## Activity:
Output the data unchanged and complete, minus the images.

## Data extract:

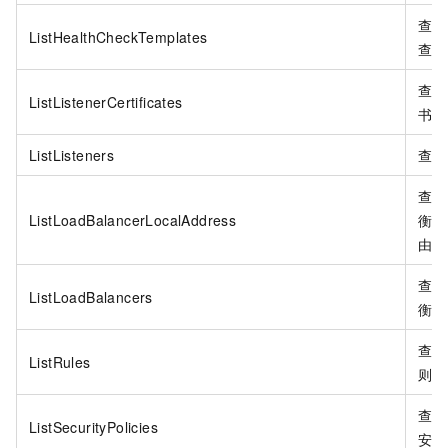
查询
ListHealthCheckTemplates
查模
查询
ListListenerCertificates
书。
ListListeners
查询
查询
ListLoadBalancerLocalAddress
衡回
由。
查询
ListLoadBalancers
衡。
查询
ListRules
则。
查询
ListSecurityPolicies
安全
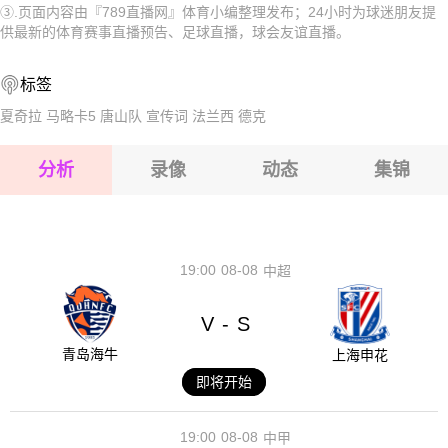
③.页面内容由『789直播网』体育小编整理发布；24小时为球迷朋友提
2026-08-16 【球会友谊】 霍吉尼赞卡VS埃尔布隆格
2026-08-16 【球会友谊】 霍吉尼赞卡VS埃尔布隆格
供最新的体育赛事直播预告、足球直播，球会友谊直播。
2026-08-16 【球会友谊】 霍吉尼赞卡VS埃尔布隆格
2026-08-16 【球会友谊】 霍吉尼赞卡VS埃尔布隆格
标签
2026-08-16 【球会友谊】 霍吉尼赞卡VS埃尔布隆格
2026-08-16 【球会友谊】 霍吉尼赞卡VS埃尔布隆格
夏奇拉
马略卡5
唐山队
宣传词
法兰西
德克
2026-08-16 【球会友谊】 霍吉尼赞卡VS埃尔布隆格
分析
录像
动态
集锦
2026-08-16 【球会友谊】 霍吉尼赞卡VS埃尔布隆格
2026-08-16 【球会友谊】 霍吉尼赞卡VS埃尔布隆格
19:00
08-08
中超
V
S
-
青岛海牛
上海申花
即将开始
19:00
08-08
中甲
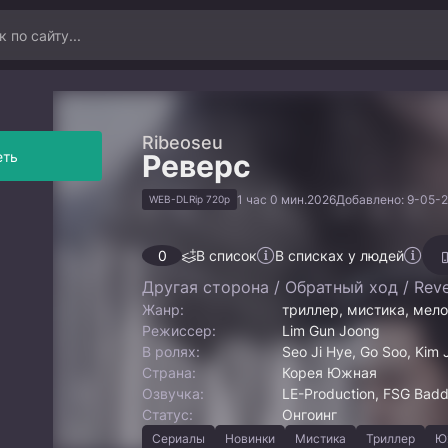
Ribeoseu
еть
Реверс
1 час 0 мин.
2026
Добавлено: 9-05-2
WEB-DLRip 720p
0
В список
В списках у людей
Другая сторона / Обратный ход / Rev
Жанр:
триллер, мистика, мел
Режиссер:
Lim Gun Joong
В ролях:
Seo Ji Hye, Go Soo, Kim
Страна:
Корея Южная
Озвучка:
LE-Production, FSG Badde
Статус:
Онгоинг
Сериалы
Новинки
Мистика
Триллер
Ю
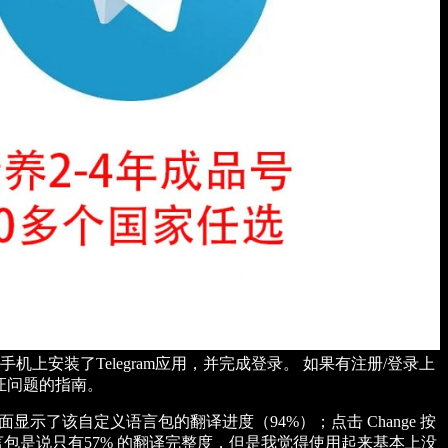
机上安装了Telegram应用，并完成登录。 如果有注册/登录上
验证问题的指南。
窗，上面显示了该自定义语言包的翻译进度（94%）；点击 Change 按
言包是说只有57% 的翻译完整度，但是我觉得使用起来基本上没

## Result for this exercise:
查询
ListHealthCheckTemplates
查模
查询
ListListenerCertificates
书。
ListListeners
查询
查询
ListLoadBalancerLocalAddress
衡回
由。
查询
ListLoadBalancers
衡。
查询
ListRules
则。
查询
ListSecurityPolicies
安全
③.页面内容由『789直播网』体育小编整理发布；24小时为球迷朋友提
2026-08-16 【球会友谊】 霍吉尼赞卡VS埃尔布隆格
2026-08-16 【球会友谊】 霍吉尼赞卡VS埃尔布隆格
供最新的体育赛事直播预告、足球直播，球会友谊直播。
2026-08-16 【球会友谊】 霍吉尼赞卡VS埃尔布隆格
2026-08-16 【球会友谊】 霍吉尼赞卡VS埃尔布隆格
标签
2026-08-16 【球会友谊】 霍吉尼赞卡VS埃尔布隆格
2026-08-16 【球会友谊】 霍吉尼赞卡VS埃尔布隆格
夏奇拉
马略卡5
唐山队
宣传词
法兰西
德克
2026-08-16 【球会友谊】 霍吉尼赞卡VS埃尔布隆格
分析
录像
动态
集锦
2026-08-16 【球会友谊】 霍吉尼赞卡VS埃尔布隆格
2026-08-16 【球会友谊】 霍吉尼赞卡VS埃尔布隆格
19:00
08-08
中超
V
S
-
青岛海牛
上海申花
即将开始
19:00
08-08
中甲
Ribeoseu
еть
Реверс
1 час 0 мин.
2026
Добавлено: 9-05-2
WEB-DLRip 720p
0
В список
В списках у людей
Другая сторона / Обратный ход / Rev
Жанр:
триллер, мистика, мел
Режиссер:
Lim Gun Joong
В ролях:
Seo Ji Hye, Go Soo, Kim
Страна:
Корея Южная
Озвучка:
LE-Production, FSG Badde
Статус:
Онгоинг
Сериалы
Новинки
Мистика
Триллер
Ю
机上安装了Telegram应用，并完成登录。 如果有注册/登录上
验证问题的指南。
窗，上面显示了该自定义语言包的翻译进度（94%）；点击 Change 按
言包是说只有57% 的翻译完整度，但是我觉得使用起来基本上没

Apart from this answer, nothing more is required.